I checked the docker logs and found many errors like this

I wonder how a GET_AUDIT failed is just a normal error and not FATAL? You know where I can find a list of error types that will lead to Audit failure and node DQ? Thank you!

BrightSilence · May 8, 2024, 8:58pm

FATAL is for errors that don’t allow the node process to keep running. A single audit failure isn’t reason to kill the node, so hence ERROR.

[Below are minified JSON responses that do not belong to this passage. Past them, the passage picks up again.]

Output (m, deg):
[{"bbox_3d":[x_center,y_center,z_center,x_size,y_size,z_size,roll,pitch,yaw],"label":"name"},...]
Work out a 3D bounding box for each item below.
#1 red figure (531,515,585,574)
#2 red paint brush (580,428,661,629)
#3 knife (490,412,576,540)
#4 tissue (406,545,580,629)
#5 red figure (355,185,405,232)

I don’t think there is a list of specific errors that can lead to DQ and you may not even see an error in the log if your node responds to an audit with corrupt data without knowing it. But any issue where your node is not able to reply with the correct data to an audit request would eventually lead to DQ.

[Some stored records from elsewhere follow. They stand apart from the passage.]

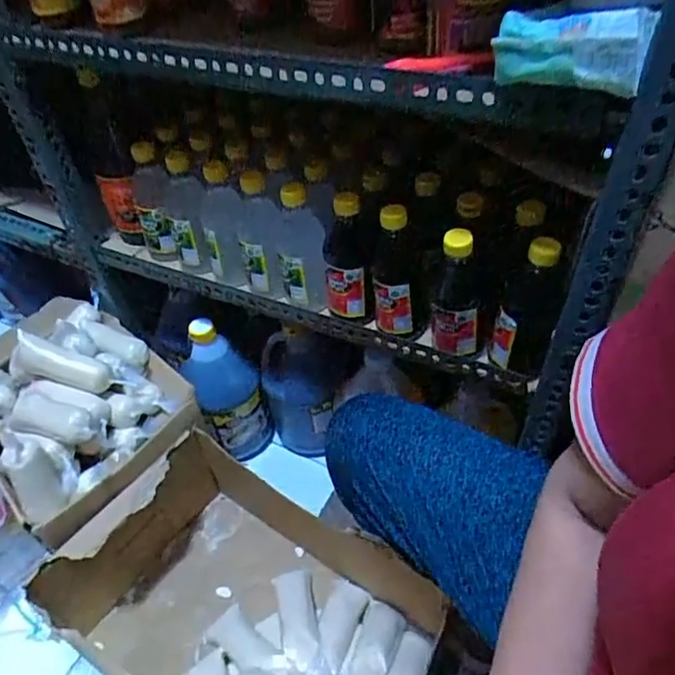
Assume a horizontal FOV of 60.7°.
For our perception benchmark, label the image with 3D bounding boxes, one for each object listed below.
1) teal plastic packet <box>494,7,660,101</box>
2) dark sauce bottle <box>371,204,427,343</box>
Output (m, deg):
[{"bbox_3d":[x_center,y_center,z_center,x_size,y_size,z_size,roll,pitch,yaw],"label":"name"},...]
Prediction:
[{"bbox_3d":[0.162,-0.204,0.405,0.100,0.048,0.033,20,51,23],"label":"teal plastic packet"},{"bbox_3d":[0.073,-0.071,0.673,0.063,0.162,0.051,-4,45,1],"label":"dark sauce bottle"}]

arrogantrabbit · May 8, 2024, 9:03pm

My approach to migrating nodes (or anything else for that matter that is fragile or complex or labor intensive) is to never do anything manually; instead, to write a script that would do it for me and test it on some inconsequential stuff, in this case, small temporary node.

For example, this is how I migrated my node to a new dataset.

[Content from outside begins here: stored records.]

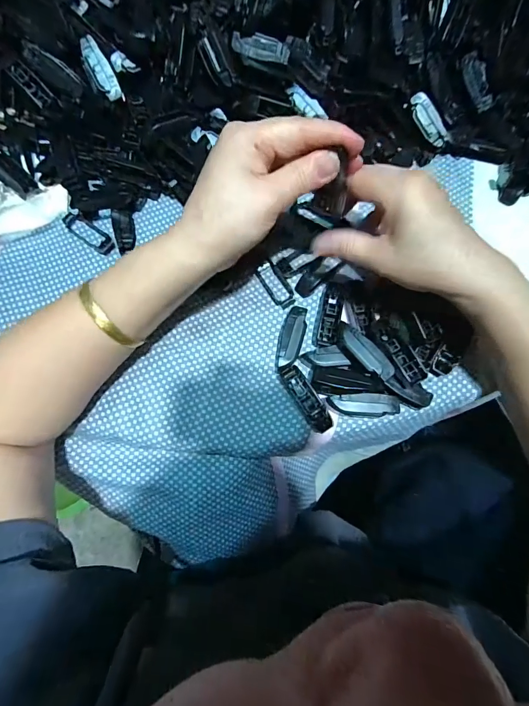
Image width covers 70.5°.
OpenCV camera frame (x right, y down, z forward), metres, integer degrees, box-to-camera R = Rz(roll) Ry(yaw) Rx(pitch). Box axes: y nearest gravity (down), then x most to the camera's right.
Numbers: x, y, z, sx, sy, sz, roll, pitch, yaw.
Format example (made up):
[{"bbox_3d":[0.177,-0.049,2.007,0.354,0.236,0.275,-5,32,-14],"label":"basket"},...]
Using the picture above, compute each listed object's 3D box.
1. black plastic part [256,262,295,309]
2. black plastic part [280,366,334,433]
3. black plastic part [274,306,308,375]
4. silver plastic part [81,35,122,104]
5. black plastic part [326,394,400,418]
[{"bbox_3d":[0.010,-0.059,0.328,0.018,0.006,0.044,-33,76,-7],"label":"black plastic part"},{"bbox_3d":[0.033,0.036,0.294,0.017,0.015,0.056,-33,76,-7],"label":"black plastic part"},{"bbox_3d":[0.022,-0.010,0.307,0.019,0.015,0.055,15,76,6],"label":"black plastic part"},{"bbox_3d":[-0.138,-0.238,0.316,0.015,0.012,0.046,-33,110,-7],"label":"silver plastic part"},{"bbox_3d":[0.076,0.040,0.286,0.052,0.008,0.018,-2,75,1],"label":"black plastic part"}]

I had to rebalance data on the array when adding another vdev; the process is equivalent to migrating node to another storage. This is how my script does it. I have used it already 4 times on different machines, and once across 2000 miles, sending a small node to offsite location, with a small modification, piping through the ssh link.

#!/usr/local/bin/zsh

# Abort on error
set -e 

dataset=pool1/storagenode-one
jail=storagenode-one

tmp_target=pool1/target

echo "Copying first snapshot"
zfs snapshot -r ${dataset}@cloning1
zfs send -Rv ${dataset}@cloning1 | zfs receive ${tmp_target}

echo "Copying second snapshot"
zfs snapshot -r ${dataset}@cloning2
zfs send -Rvi ${dataset}@cloning1 ${dataset}@cloning2 | zfs receive ${tmp_target}

echo "Copying third snapshot"
zfs snapshot -r ${dataset}@cloning3
zfs send -Rvi ${dataset}@cloning2 ${dataset}@cloning3 | zfs receive ${tmp_target}

echo "Stopping node"
iocage stop $jail

echo "Copying fourth snapshot"
zfs snapshot -r ${dataset}@cloning4
zfs send -Rvi ${dataset}@cloning3 ${dataset}@cloning4 | zfs receive ${tmp_target}

echo "Renaming datasets"
zfs rename ${dataset} ${dataset}-old
zfs rename ${tmp_target} ${dataset}

echo "Starting node"
iocage start $jail

echo "Press enter to destroy old dataset"
read
zfs destroy -r "${dataset}-old"

nyancodex · May 17, 2024, 8:23am

I tried this but 24hrs passed and the data of untrusted sats is still on the disk. Somehow I can manually delete it?

BrightSilence · May 17, 2024, 8:26am

Did you try the --force flag and listing the specific satellites you want to clean up?

nyancodex · May 17, 2024, 8:44am

I specified the sats in config.yaml, no --force yet. I’ll try again now. Thank you!

snorkel · May 17, 2024, 2:41pm

I stopped the node, manualy deleted all folders related to exited sats, start the node and run the --force command specifying the sats in the run command.

https://forum.storj.io/t/how-to-forget-untrusted-satellites/23821/107?u=snorkel

nyancodex · May 17, 2024, 7:36pm

untrusted sats data is gone now. Thank you!